[Opening DATASET RECORDS section]
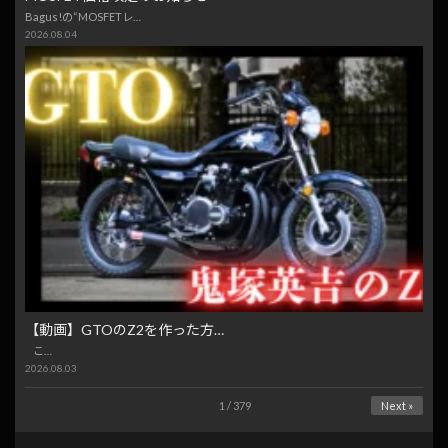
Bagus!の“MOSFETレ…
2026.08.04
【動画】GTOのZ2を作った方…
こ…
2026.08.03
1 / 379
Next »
[Closing DATASET RECORDS section]
- _ASSIGNMENT_:
The listing above must be printed again exactly, minus its pictures.

- _YOUR RESPONSE_:
Bagus!の“MOSFETレ…
2026.08.04
【動画】GTOのZ2を作った方…
こ…
2026.08.03
1 / 379
Next »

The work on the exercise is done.